Fragmento del documento:
Nunca fue un descubrimiento / Nnojotsü kasain nantuin anain o´otsia nee wama´anamuin

Isabel Cristina Morán / @IsMoran

Los aborígenes. Los aborígenes caminaban entre bosques y aguas muchas antes de 1492. Disfrutaban de parajes y de un firmamento que los guiaba porque no habían “domesticado” el tiempo.

Y entonces vieron embarcaciones y hombres con herraduras.

Caballos, perros amaestrados.

Arturo Uslar Pietri, en su libro Nuevo mundo/Mundo nuevo, plantea que ese día coincidieron dos situaciones humanas. “La de los españoles, la de los indígenas, que fue variando a la medida en que se entró en contacto con las grandes civilizaciones americanas (…) de inmensa influencia en el gran proceso de mestizaje cultural, que es la característica mayor de la creación del Nuevo Mundo”.

No fue un descubrimiento.

Estas tierras ya existían cuando Cristóbal Colón llegó. ¿Qué es descubrir? Descubrir es avanzar. Así lo explican Tomás Eloy Martínez y Susana Rotker en el prólogo de Historia de la conquista y población de la provincia de Venezuela -de José de Oviedo y Baños-.

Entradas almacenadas
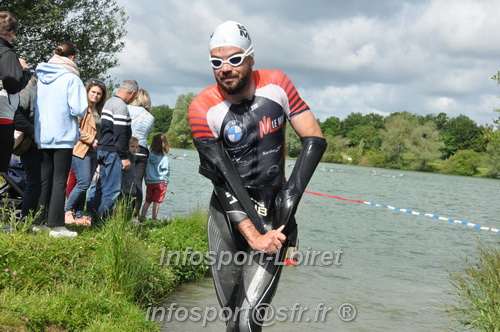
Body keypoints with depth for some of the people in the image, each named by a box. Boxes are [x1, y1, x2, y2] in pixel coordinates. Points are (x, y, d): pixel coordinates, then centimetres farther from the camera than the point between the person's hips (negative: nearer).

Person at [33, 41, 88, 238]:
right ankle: (56, 225, -5)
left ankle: (38, 222, 16)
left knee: (45, 179, 13)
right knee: (60, 181, -3)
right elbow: (78, 109, -16)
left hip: (42, 136, 6)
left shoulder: (41, 77, 8)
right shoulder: (72, 79, -10)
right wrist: (82, 111, 4)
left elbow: (35, 105, 14)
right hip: (63, 136, -6)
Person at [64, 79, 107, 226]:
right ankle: (67, 211, -2)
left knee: (84, 185, 7)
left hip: (94, 152, 8)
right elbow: (75, 128, -15)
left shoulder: (99, 111, 18)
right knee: (84, 183, -13)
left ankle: (78, 214, 11)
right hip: (81, 150, -7)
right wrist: (91, 140, -15)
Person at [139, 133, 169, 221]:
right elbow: (165, 171, -9)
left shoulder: (150, 155, 0)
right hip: (160, 182, -4)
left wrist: (146, 181, 15)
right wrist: (166, 180, 8)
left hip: (149, 182, 4)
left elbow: (146, 169, 6)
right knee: (156, 202, 1)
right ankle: (154, 219, 4)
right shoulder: (164, 158, -12)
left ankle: (142, 217, 13)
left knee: (147, 201, 13)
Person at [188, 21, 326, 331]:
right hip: (226, 216, 1)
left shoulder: (277, 85, -8)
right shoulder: (203, 108, -13)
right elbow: (223, 178, -18)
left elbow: (315, 140, -5)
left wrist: (293, 191, -18)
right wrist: (253, 236, -24)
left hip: (272, 215, 0)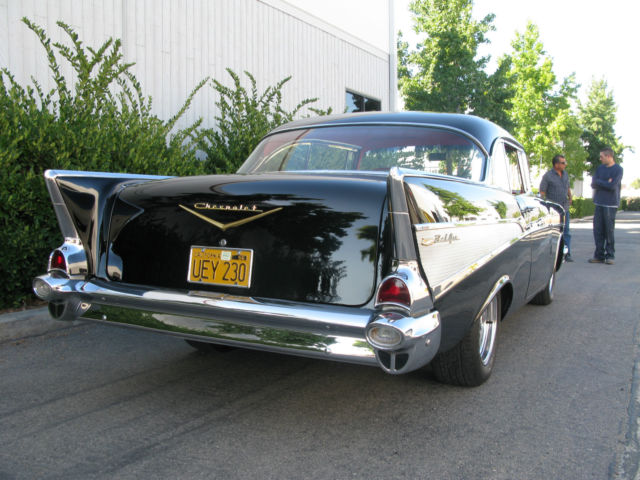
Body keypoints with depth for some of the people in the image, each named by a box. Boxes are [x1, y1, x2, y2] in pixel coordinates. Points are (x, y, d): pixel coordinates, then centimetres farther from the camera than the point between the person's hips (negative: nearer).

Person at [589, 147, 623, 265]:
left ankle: (610, 255, 5)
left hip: (611, 204, -5)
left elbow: (613, 186, -15)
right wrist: (606, 183, -8)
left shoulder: (618, 169, -4)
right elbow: (593, 184, 6)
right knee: (598, 230, 3)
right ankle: (599, 255, 10)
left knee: (609, 230, -4)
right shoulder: (600, 168, 14)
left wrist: (599, 182, -3)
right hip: (599, 203, 5)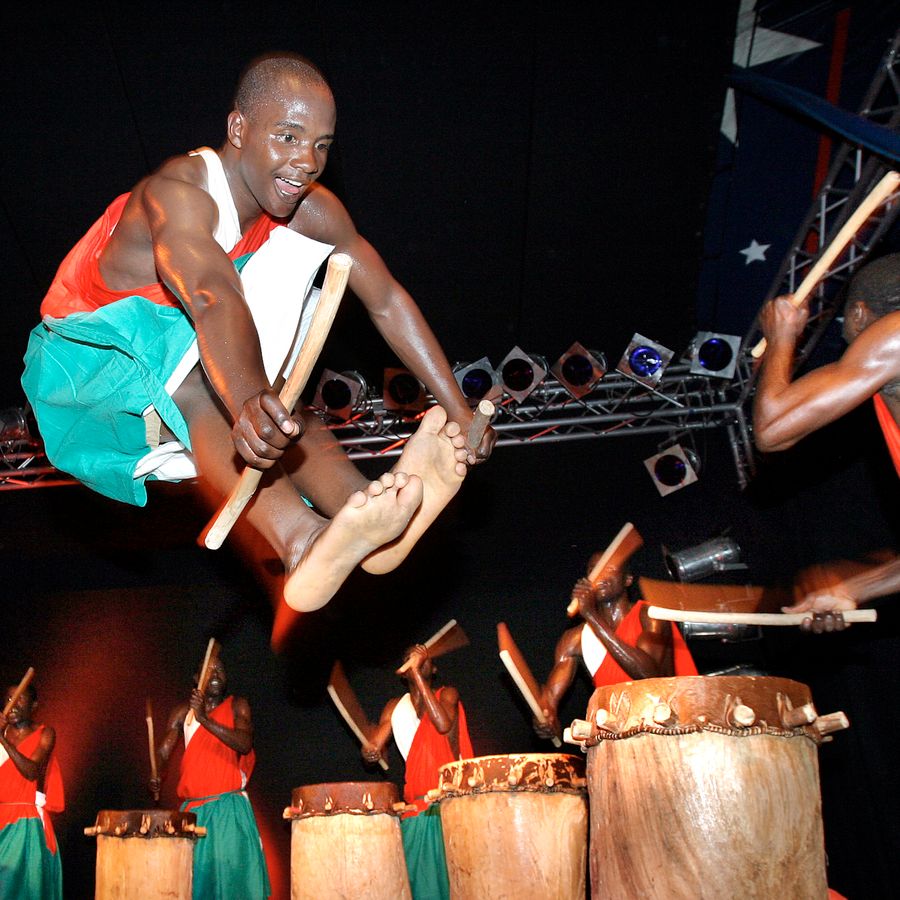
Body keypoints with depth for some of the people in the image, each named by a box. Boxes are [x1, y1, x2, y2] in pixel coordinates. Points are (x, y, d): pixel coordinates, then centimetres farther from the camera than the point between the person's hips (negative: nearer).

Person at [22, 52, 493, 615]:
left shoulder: (310, 209, -11)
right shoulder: (179, 192, -31)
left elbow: (388, 301, -11)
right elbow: (212, 298, -51)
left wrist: (458, 408, -18)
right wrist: (247, 400, -70)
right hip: (94, 353, -7)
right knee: (199, 385, -38)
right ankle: (305, 544, -61)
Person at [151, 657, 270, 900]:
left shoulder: (237, 706, 5)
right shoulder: (183, 712, 13)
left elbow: (245, 744, -11)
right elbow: (164, 750, 4)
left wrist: (205, 719, -19)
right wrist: (157, 776, -17)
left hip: (230, 807, -2)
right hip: (192, 808, 3)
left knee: (234, 870, -10)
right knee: (197, 873, 0)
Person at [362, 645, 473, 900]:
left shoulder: (446, 694, 1)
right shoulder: (395, 707, 13)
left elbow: (443, 724, -21)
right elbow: (372, 748, 6)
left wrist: (418, 673, -19)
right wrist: (371, 752, -19)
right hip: (416, 806, 4)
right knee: (419, 877, 1)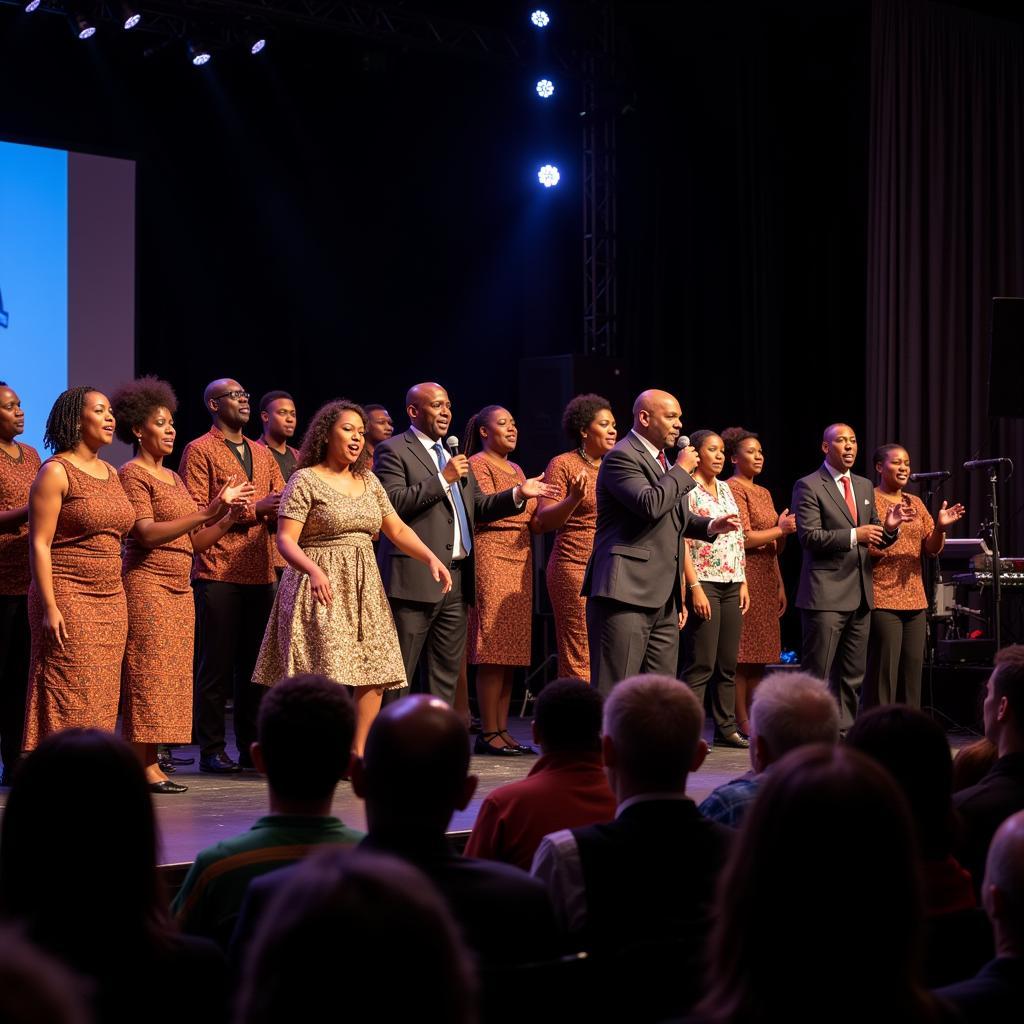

Ejercicios por resolver:
**a)** Indica si cada afirmación coincide con el fragmento. Responde sí o no y cita las palabras exactas que lo deciden.
(i) Arturo Uslar Pietri expone su planteamiento en el libro Nuevo mundo/Mundo nuevo.
(ii) El prólogo mencionado lo escribió José de Oviedo y Baños.
(iii) Según el fragmento, los aborígenes habían "domesticado" el tiempo.
**b)** Responde estas preguntas a partir del fragmento.
(i) ¿Qué animales se nombran después de los hombres con herraduras?
(ii) ¿Qué es descubrir, según el fragmento?
(iii) Según Uslar Pietri, ¿cuál es la característica mayor de la creación del Nuevo Mundo?
**c)** Transcribe sin cambios la parte del fragmento que empieza con las palabras "Caballos, perros amaestrados." y termina con "Oviedo y Baños-.".
El listado no interviene en estos ejercicios.

Respuestas:
**a)**
(i) Sí: "Arturo Uslar Pietri, en su libro Nuevo mundo/Mundo nuevo, plantea"
(ii) No: "Así lo explican Tomás Eloy Martínez y Susana Rotker en el prólogo de Historia de la conquista y población de la provincia de Venezuela -de José de Oviedo y Baños-"
(iii) No: "no habían “domesticado” el tiempo"

**b)**
(i) Caballos y perros amaestrados.
(ii) Avanzar.
(iii) El gran proceso de mestizaje cultural.

**c)**
Caballos, perros amaestrados.

Arturo Uslar Pietri, en su libro Nuevo mundo/Mundo nuevo, plantea que ese día coincidieron dos situaciones humanas. “La de los españoles, la de los indígenas, que fue variando a la medida en que se entró en contacto con las grandes civilizaciones americanas (…) de inmensa influencia en el gran proceso de mestizaje cultural, que es la característica mayor de la creación del Nuevo Mundo”.

No fue un descubrimiento.

Estas tierras ya existían cuando Cristóbal Colón llegó. ¿Qué es descubrir? Descubrir es avanzar. Así lo explican Tomás Eloy Martínez y Susana Rotker en el prólogo de Historia de la conquista y población de la provincia de Venezuela -de José de Oviedo y Baños-.